Money contributed to a 401K account is withdrawn from your paycheck before taxes are calculated and withdrawn. There are other retirement plans that you should look at as well to determine what works best for you. Most commonly used along with 401K are Individual Retirement Accounts (IRAs), Roth IRAs, and 403Bs (which you get if you work for a non-profit organization). If you work for the government you get a 457 plan.

You may have also heard of Keogh accounts and Simplified Employee Pension (SEP) plans. These apply to self-employed people and small business companies. They are similar to IRAs in the way they are governed for contributing and withdrawing.

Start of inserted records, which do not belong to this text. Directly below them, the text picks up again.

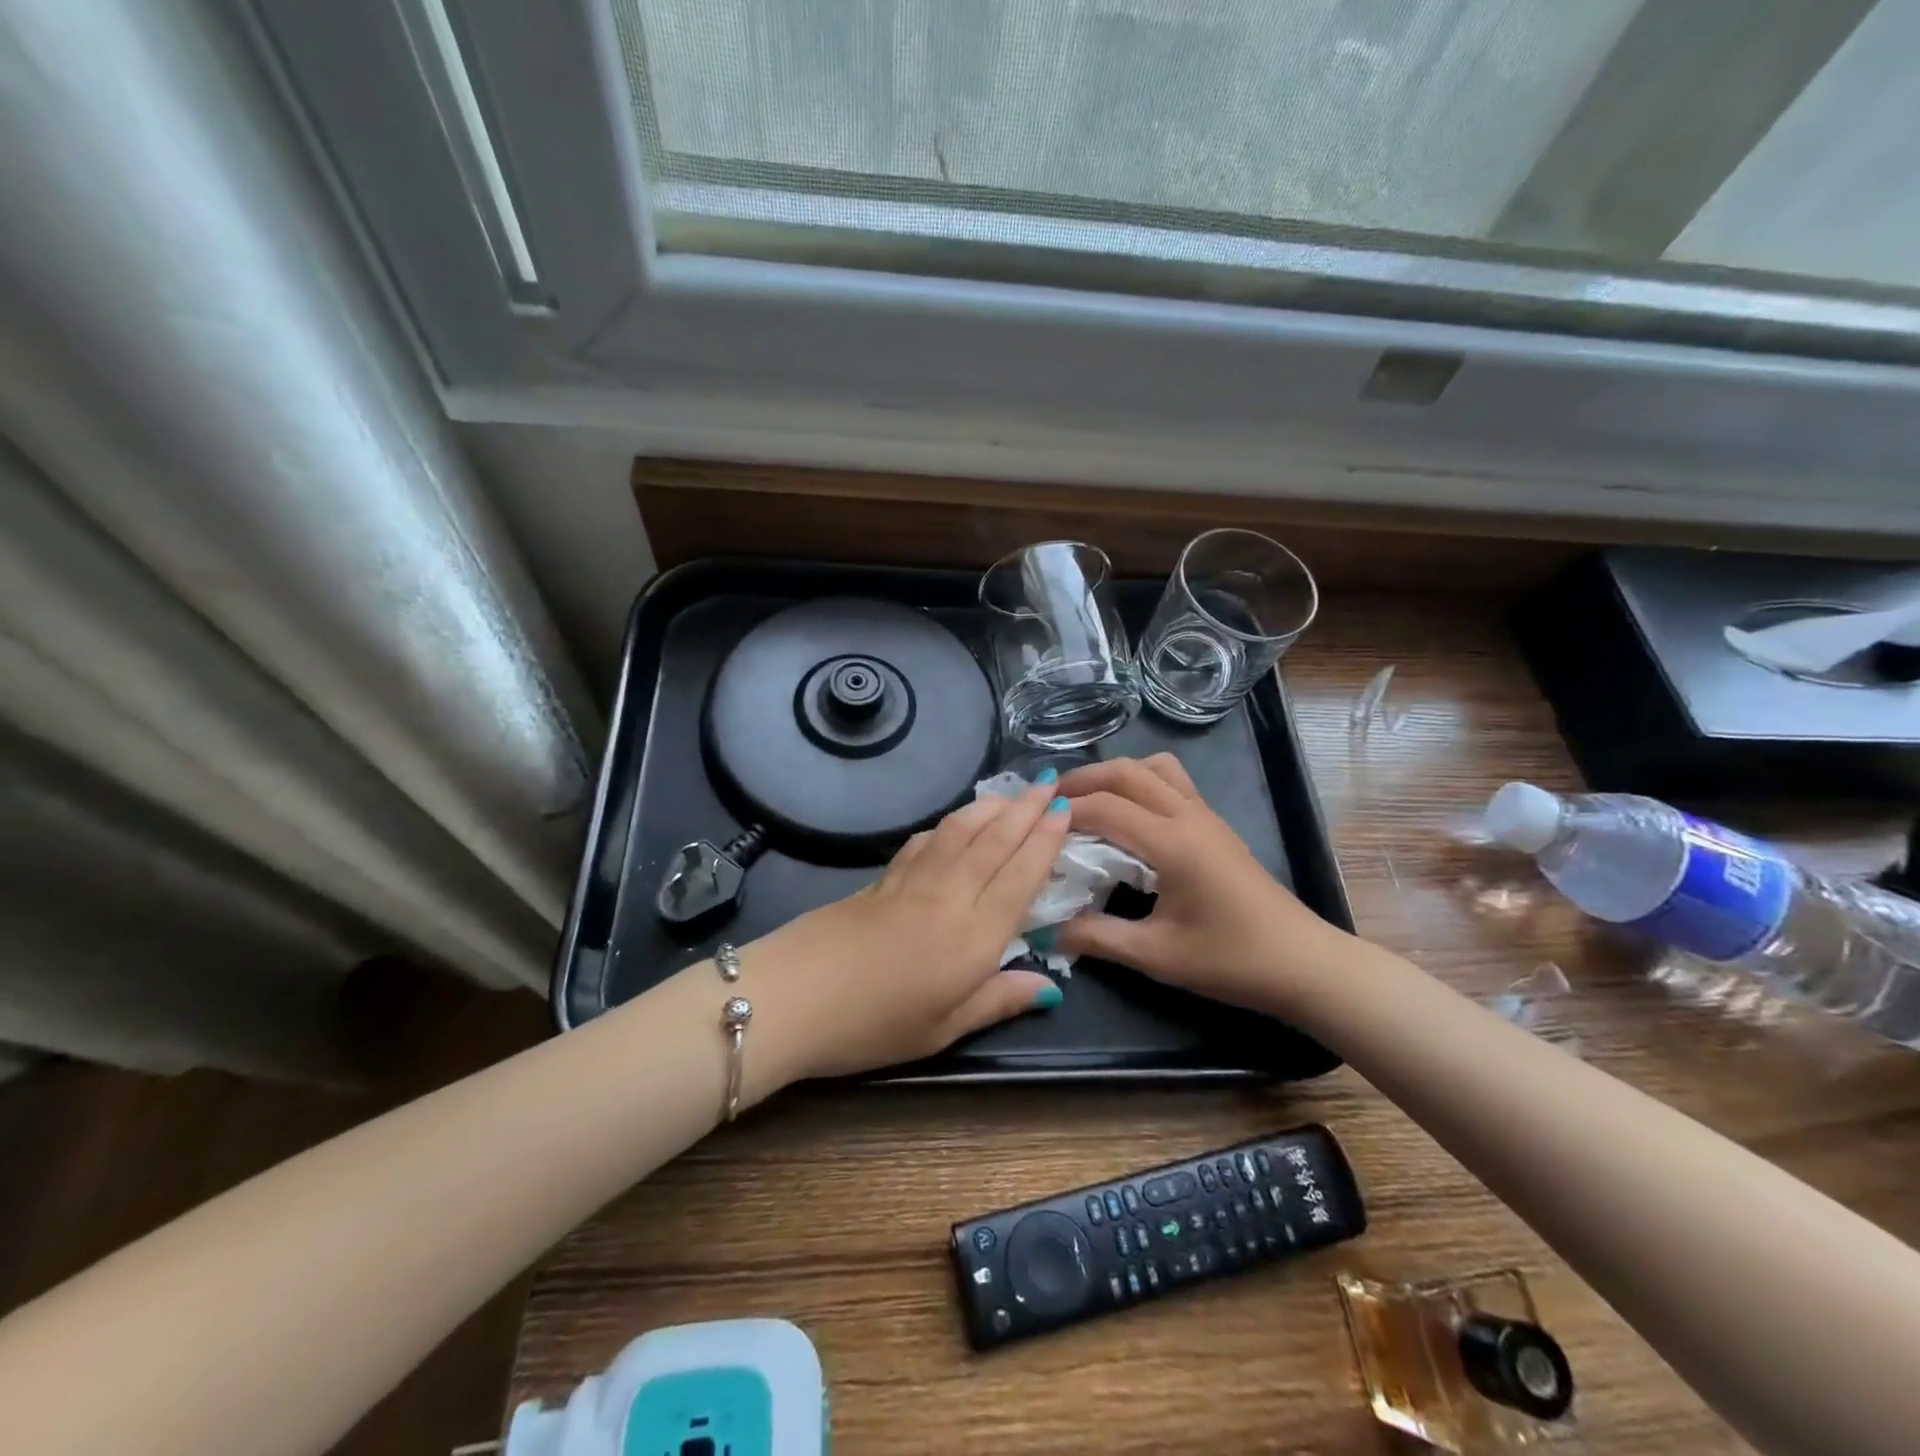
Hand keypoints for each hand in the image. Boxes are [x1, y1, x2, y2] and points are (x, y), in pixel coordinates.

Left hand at [740, 778, 1071, 1088]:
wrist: (793, 997)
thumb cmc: (874, 1025)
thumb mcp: (943, 1029)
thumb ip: (998, 1001)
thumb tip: (1050, 986)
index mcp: (973, 936)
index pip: (1020, 876)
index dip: (1045, 841)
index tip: (1065, 811)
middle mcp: (948, 896)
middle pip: (994, 842)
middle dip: (1026, 810)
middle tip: (1050, 785)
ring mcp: (911, 882)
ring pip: (959, 832)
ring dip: (989, 808)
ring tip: (1011, 794)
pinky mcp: (881, 879)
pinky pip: (924, 841)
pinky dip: (947, 825)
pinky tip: (952, 824)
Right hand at [1055, 755, 1348, 1014]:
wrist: (1302, 963)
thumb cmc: (1230, 960)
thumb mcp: (1156, 955)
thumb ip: (1097, 938)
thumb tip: (1048, 930)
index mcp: (1172, 842)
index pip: (1106, 807)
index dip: (1065, 811)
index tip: (1033, 825)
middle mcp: (1188, 816)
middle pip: (1128, 771)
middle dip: (1084, 779)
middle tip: (1050, 801)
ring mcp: (1206, 816)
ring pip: (1155, 768)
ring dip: (1117, 774)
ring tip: (1089, 800)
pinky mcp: (1216, 825)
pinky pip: (1172, 782)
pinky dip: (1140, 783)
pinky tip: (1128, 816)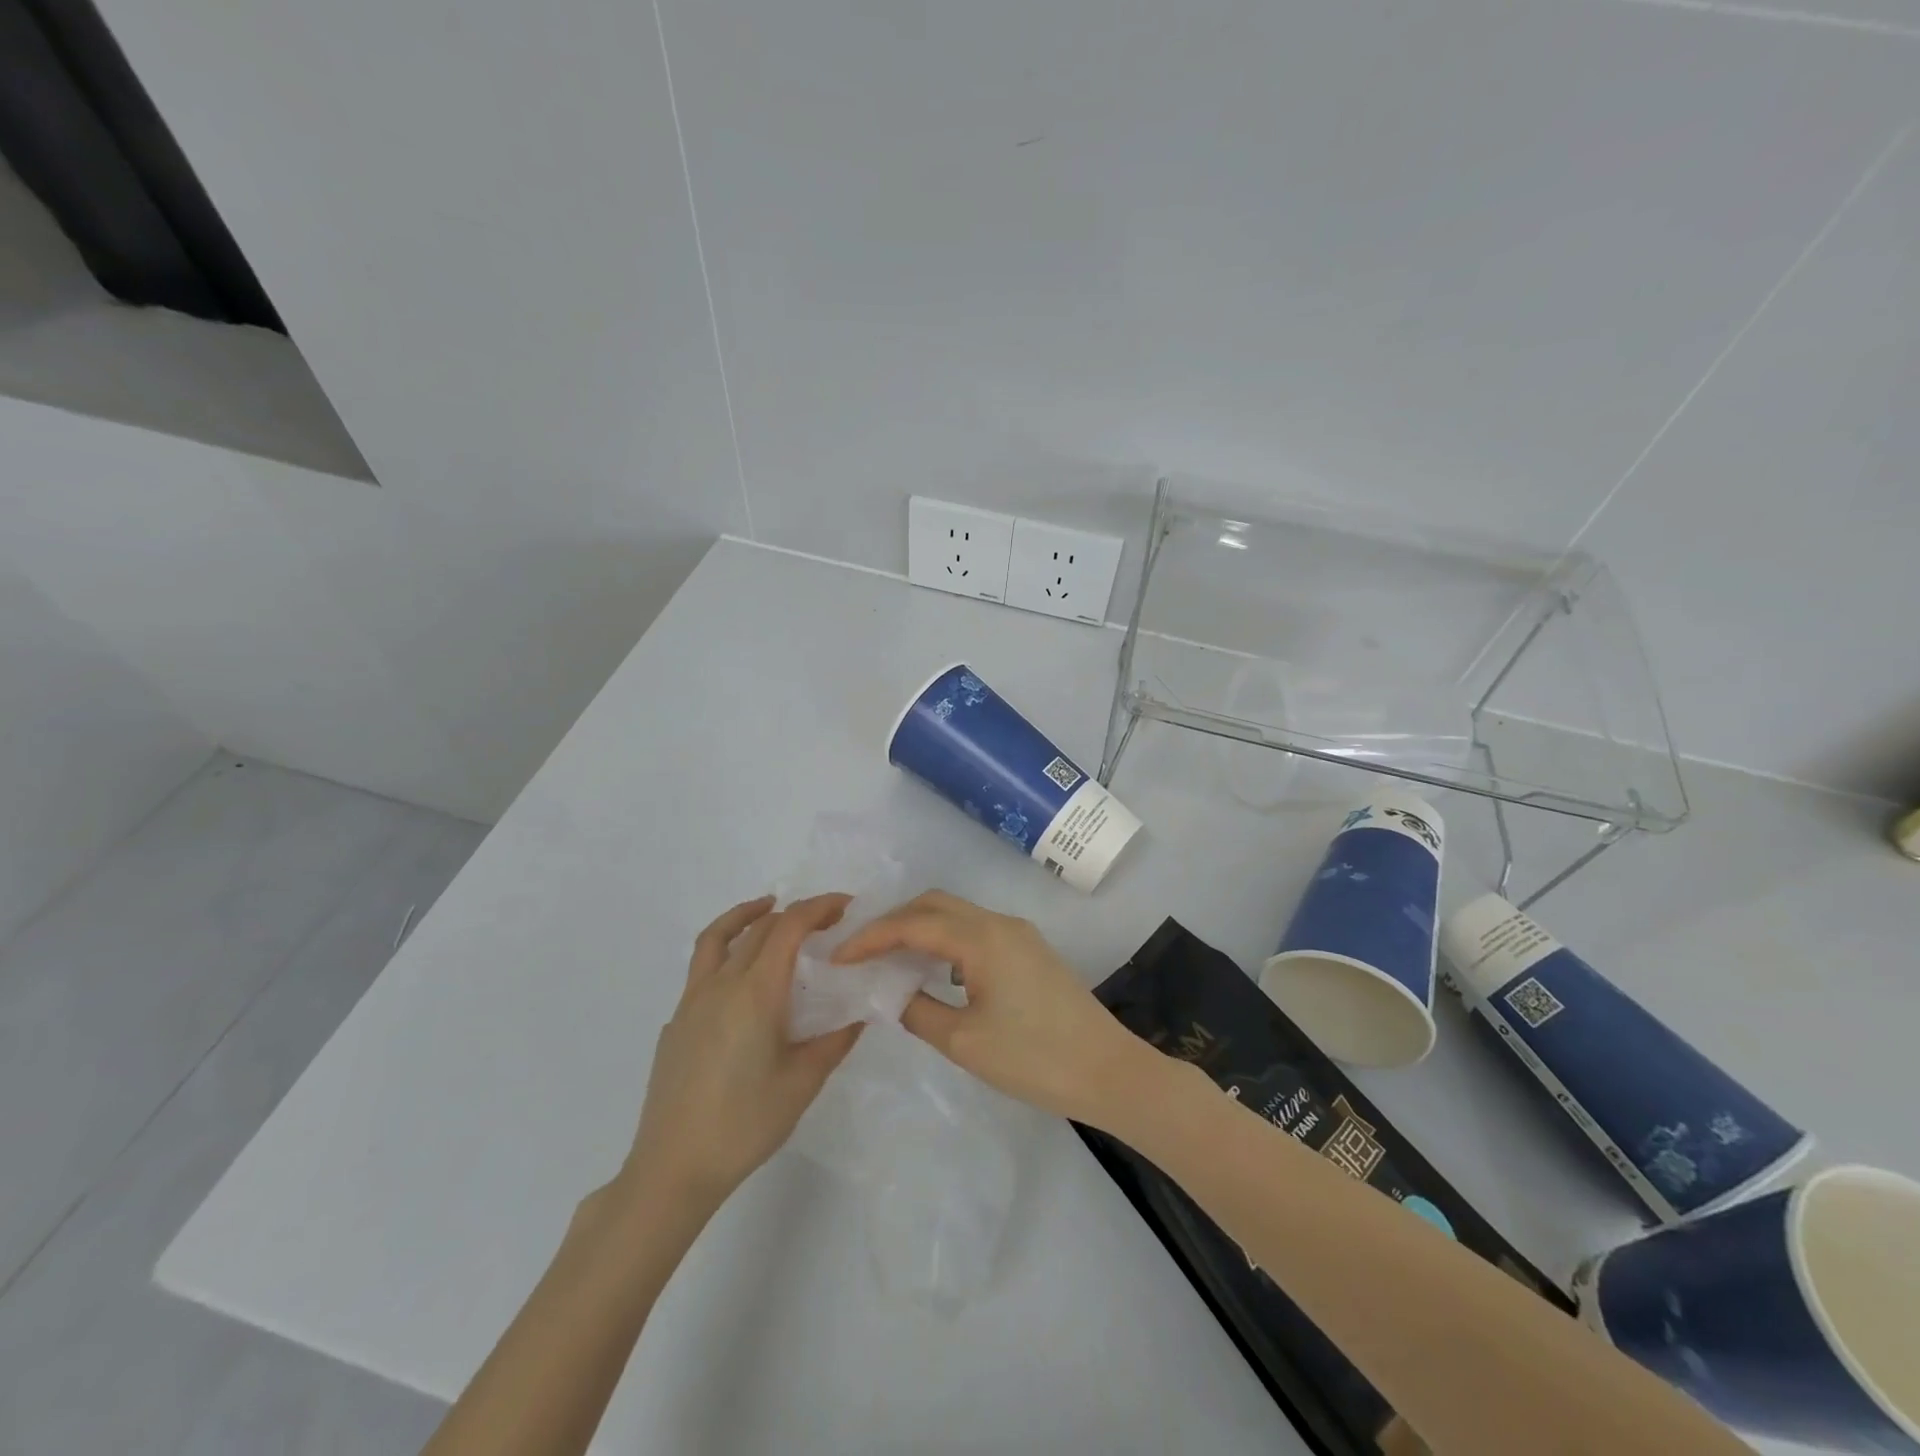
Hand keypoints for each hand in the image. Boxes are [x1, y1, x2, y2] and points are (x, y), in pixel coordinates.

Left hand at [618, 894, 860, 1217]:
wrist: (673, 1168)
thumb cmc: (745, 1123)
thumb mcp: (803, 1082)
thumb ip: (835, 1040)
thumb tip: (861, 1013)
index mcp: (756, 991)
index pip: (789, 927)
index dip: (818, 907)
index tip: (845, 905)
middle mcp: (721, 984)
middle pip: (759, 928)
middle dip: (795, 913)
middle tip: (826, 921)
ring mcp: (691, 1001)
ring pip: (718, 938)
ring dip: (747, 916)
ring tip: (767, 909)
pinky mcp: (675, 1022)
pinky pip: (703, 970)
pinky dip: (727, 953)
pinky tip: (741, 984)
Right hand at [831, 890, 1157, 1125]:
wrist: (1108, 1071)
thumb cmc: (1034, 1059)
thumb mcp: (965, 1042)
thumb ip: (918, 1011)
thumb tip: (891, 993)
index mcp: (982, 938)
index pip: (913, 924)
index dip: (871, 936)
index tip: (839, 956)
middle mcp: (999, 923)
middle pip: (934, 904)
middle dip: (893, 921)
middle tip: (861, 951)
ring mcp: (1018, 934)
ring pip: (956, 914)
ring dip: (919, 928)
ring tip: (888, 959)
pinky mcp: (1029, 950)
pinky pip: (975, 931)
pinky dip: (944, 941)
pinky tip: (932, 971)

Retirement plans are governed differently from stocks and bond. With stocks you can sell shares and get a paycheck without any problems. With IRAs and 401Ks you have rules that limit when and for what reasons you can withdraw money. You may even have to pay back what you withdraw (with interest). The reason for the rules is to help keep plan management costs down. They also help deter you from withdrawing money for frivolous reasons.

As you can see, it is well worth your time and effort to research all of your options. If you get into the investment game with some of these plans without knowing just what you are doing, you could get yourself into a world of problems that won't help you achieve your financial goals. There are many websites that offer information to help educate you on what your options are. A great place to start is on the Motley Fool website (www.fool.com).

When Is The Best Time To Invest?

Since time is an ally when it comes to investing your money, the sooner you can do it the better. The longer you debate what to invest in, when to invest, and how much to invest, the longer it will take you to amass the fortunes that await you. This doesn't mean that you don't just jump in to the deep end and get in over your head. You should start out with what feels comfortable to you, unless you are a risk-taker. If you like the risk, good luck and make sure to wear a life jacket.

Educating yourself on investment opportunities will be one of the best time investments that you can make. Working with a broker or account manager will be valuable as well. You will be able to learn the ins and outs of trading in the stock market, moving mutual funds, redistributing retirement money, and other ways that you can be successful with investing. When you encounter a time of economic downturn, they can advise you on what you should do. But you shouldn't rely on them alone.

When you hear rumblings happening with Wall Street, it may be tempting to get out of your stock investments. However, be careful to fall into the flow of gloom and doom that the media portrays. Monitor the market on your own and with the account manager you work with. Also, review your investments. If you invest in stocks you need to review them regularly to see if they are beating the market. If you have invested in bonds you don't have to worry because those have a guaranteed rate of return. Set aside time to review your portfolio. If you can do it weekly, that is great. At minimum you should do it every three months.

Following the advice and using the information given in the article is just the beginning. Look at what you want to accomplish, research what will get you there, and get working on it. Now is the time, and time is on your side.